▶ _Requirement_
On how many lines of the data below does the word "cout" appear? Reply with the number only.
***** Listed records
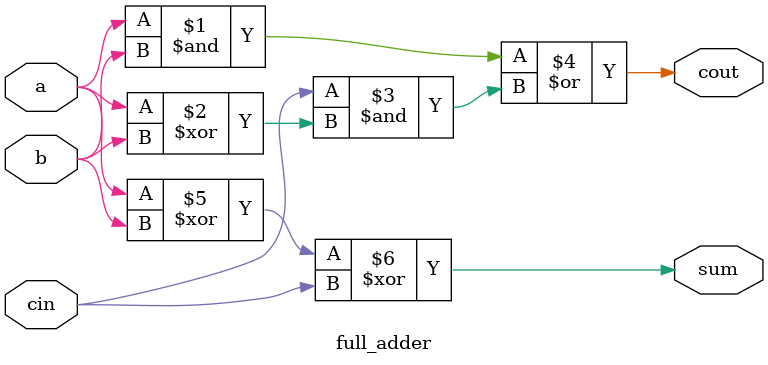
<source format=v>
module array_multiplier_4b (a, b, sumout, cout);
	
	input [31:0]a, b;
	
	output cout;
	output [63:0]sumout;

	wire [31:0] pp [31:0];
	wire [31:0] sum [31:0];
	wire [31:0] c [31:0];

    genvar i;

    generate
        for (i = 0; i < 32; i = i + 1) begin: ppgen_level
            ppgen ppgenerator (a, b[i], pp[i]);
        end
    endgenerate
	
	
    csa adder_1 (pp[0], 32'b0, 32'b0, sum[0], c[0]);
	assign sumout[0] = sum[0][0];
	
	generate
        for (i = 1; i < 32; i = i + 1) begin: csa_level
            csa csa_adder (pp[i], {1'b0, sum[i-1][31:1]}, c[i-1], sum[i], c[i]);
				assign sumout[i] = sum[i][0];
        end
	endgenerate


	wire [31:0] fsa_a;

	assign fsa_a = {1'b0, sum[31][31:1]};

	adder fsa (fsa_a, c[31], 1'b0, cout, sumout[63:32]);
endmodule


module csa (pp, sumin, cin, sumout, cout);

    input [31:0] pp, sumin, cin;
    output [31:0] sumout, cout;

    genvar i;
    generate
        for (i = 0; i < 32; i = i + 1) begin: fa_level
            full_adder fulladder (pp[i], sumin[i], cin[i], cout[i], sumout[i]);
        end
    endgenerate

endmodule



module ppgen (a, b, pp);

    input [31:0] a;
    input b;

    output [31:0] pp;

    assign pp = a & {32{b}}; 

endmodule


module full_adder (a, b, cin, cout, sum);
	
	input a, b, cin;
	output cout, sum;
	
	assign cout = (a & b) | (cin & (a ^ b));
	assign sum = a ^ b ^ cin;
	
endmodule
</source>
**********
***** Listed records
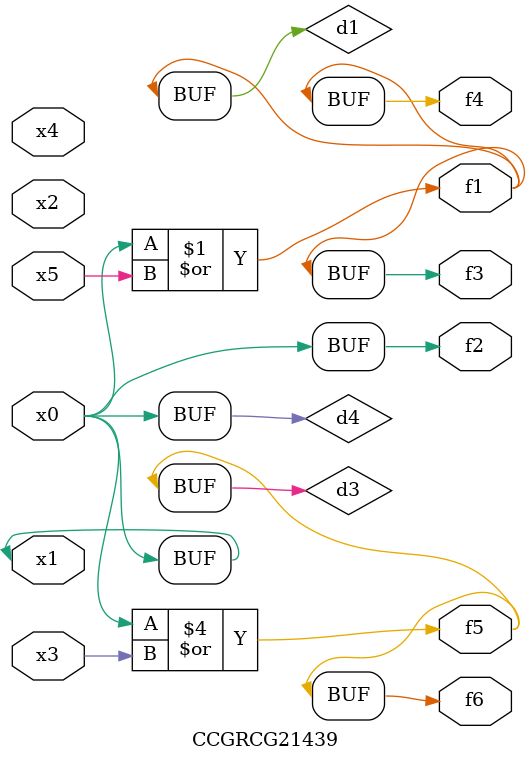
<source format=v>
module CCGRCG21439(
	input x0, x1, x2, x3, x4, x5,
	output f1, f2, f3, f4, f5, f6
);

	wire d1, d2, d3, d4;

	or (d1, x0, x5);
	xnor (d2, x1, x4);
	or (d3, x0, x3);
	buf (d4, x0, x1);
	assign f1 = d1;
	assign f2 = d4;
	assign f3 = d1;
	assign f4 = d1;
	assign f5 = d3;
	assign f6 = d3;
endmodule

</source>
**********
***** Listed records
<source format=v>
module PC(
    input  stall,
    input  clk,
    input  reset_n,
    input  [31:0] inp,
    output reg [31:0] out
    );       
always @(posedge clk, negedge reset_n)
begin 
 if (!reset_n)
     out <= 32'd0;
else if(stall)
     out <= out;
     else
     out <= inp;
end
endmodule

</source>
**********
▶ _Completed task_
9